The BBC's "History 2000" programmes are a mixed bunch; Monday's Breaking the Seal does not seem to make the most of its material. But a new series on genealogy, Bloodties (Saturday 7.35 BBC2), looks more promising: it follows various people's quests for their ancestry. The main story in this first programme is that of the descendants of Labour Party pioneer Ben Tillett, some of whose papers have ended up in Warwick University's archives.

SATURDAY February 26.

Correspondent: Walking the China Tightrope (6.50 BBC2). Chinese journalists from editor to agony aunt - on what they do and do not write about.

Bloodties (7.35 BBC2). Pick of the week.

SUNDAY February .

5 Live Report: Begging for Britain (12.00 R5). Luton University's Hartley Dean tells reporter Matthew Chapman there is a "moral panic" over begging.

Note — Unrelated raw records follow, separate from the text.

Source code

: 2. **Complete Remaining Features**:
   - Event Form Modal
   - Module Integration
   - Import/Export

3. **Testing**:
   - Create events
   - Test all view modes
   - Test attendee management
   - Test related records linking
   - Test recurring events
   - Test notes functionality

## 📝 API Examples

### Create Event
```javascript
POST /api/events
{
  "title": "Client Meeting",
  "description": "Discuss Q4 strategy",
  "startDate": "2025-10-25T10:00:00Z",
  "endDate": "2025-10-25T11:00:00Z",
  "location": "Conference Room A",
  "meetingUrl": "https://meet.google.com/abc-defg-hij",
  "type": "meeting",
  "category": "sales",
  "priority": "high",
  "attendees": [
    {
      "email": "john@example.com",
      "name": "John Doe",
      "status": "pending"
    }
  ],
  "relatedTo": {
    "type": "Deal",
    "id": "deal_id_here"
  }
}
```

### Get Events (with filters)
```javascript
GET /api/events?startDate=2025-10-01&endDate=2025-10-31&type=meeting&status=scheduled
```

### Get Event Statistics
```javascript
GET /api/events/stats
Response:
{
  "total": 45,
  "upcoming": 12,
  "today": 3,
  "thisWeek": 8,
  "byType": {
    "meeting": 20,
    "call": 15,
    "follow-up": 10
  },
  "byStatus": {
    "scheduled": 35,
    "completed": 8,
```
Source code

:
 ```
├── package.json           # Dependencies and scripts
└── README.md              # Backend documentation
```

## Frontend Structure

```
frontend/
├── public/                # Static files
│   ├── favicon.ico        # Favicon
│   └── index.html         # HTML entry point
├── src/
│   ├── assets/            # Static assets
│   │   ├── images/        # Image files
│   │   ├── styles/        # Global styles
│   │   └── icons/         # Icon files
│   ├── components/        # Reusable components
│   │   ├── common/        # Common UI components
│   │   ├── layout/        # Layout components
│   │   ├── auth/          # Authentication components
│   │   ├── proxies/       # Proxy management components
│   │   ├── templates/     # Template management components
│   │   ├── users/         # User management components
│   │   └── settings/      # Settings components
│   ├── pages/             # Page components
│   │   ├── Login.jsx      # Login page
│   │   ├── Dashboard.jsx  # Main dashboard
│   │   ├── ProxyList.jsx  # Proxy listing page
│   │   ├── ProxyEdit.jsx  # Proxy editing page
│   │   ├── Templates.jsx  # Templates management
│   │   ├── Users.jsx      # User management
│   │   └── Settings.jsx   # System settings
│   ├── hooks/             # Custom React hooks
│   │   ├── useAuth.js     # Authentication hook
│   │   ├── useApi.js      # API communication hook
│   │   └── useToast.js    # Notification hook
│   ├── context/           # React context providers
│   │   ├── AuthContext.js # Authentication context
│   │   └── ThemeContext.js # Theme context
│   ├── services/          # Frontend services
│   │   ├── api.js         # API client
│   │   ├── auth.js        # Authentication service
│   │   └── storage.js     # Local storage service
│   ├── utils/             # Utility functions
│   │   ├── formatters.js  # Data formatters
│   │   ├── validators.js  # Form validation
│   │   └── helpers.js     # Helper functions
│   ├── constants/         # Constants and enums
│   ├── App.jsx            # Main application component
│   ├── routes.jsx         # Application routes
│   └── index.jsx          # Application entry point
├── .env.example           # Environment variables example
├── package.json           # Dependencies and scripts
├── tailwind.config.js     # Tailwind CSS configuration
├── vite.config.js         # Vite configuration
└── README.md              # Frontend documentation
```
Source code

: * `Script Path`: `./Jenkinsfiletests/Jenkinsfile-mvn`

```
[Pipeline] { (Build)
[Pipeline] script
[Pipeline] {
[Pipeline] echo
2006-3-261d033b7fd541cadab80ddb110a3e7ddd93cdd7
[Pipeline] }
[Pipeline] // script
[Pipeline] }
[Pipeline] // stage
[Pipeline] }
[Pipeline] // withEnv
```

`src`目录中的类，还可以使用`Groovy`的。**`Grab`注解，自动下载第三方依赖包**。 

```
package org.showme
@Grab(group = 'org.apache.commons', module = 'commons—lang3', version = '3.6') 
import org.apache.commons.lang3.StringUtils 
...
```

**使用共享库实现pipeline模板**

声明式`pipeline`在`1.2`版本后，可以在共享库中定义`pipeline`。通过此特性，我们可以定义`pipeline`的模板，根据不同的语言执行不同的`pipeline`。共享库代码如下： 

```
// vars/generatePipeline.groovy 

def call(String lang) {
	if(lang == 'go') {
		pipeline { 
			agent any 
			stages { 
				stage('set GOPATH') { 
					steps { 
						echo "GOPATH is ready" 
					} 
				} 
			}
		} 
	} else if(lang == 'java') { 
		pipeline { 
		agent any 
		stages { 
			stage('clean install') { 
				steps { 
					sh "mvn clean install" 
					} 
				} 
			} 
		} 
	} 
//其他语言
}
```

Sunday Feature: Proust's Way (5.45 R3). Enlightening guided tour of the places Proust transformed into A la Recherche. With Edmund White, Barbara Bray, Emily Bells and Jean-Paul Henriet, plus readings in English and French.

Time Team (6.00 C4). Flag Fen in Cambridgeshire, a valuable "wet-site" where Bronze Age timbers are preserved.

Six Experiments that Changed the World (7.00 C4). Using Manchester University's facilities and advice from plant biologist Bob Callow, Ken Campbell reconstructs Gregor Mendel's experiments in pea genetics.

MONDAY February 28.

Breaking the Seal (7.30 BBC2). Military records from the first world war and earlier - going back to the 12th-century Red Book of the Exchequer - with King's College London's David Carpenter.

Secrets of the Incas (8.00 C4). First of two-parter expounding Bill Sullivan's theories about the Incas and offering reasons for their surrender to the conquistadors.

Night Waves (9.45 R3). Reassessing Joan of Arc, plus interview with Douglas Coupland.

TUESDAY February 29.

Twenty Minutes: Speaking of Universities (8.30 R3, also Thursday 8.25). Stefan Collini ponders the future of academic research.

Ape-man (9.00 BBC2). Part two of human-origins series focuses on the latest australopithecine finds in Africa and what they tell us about the development of our primate ancestors' brains.

Adventures in Time (9.30 National Geographic). Leap-year-day compendium of programmes about time concludes with this one about humans learning "how to define the passing of time".

Race for the Superbomb (11.00 Discovery Channel). How the USSR and the US competed to develop a hydrogen bomb.

Wednesday March 1.

Tuning into Children (11.00am R4). Final part in series, with Ted Wragg on changing patterns of academic achievement.

Frontiers (9.00 R4). Bacteriophage therapy, the alternative to antibiotics, has proved effective in Eastern Europe, yet western drug firms are reluctant to invest in it.


From Rags to Rights (8.00 R4). Peter White (himself blind) begins a series on changing attitudes to disabled people in this century.

Great Military Blunders (8.00 C4). "Tin Soldiers". Part two of series surveys the military's trust in science. Experts include Massachusetts Institute of Technology's Ted Postol, who undermined the hype surrounding the Patriot missile.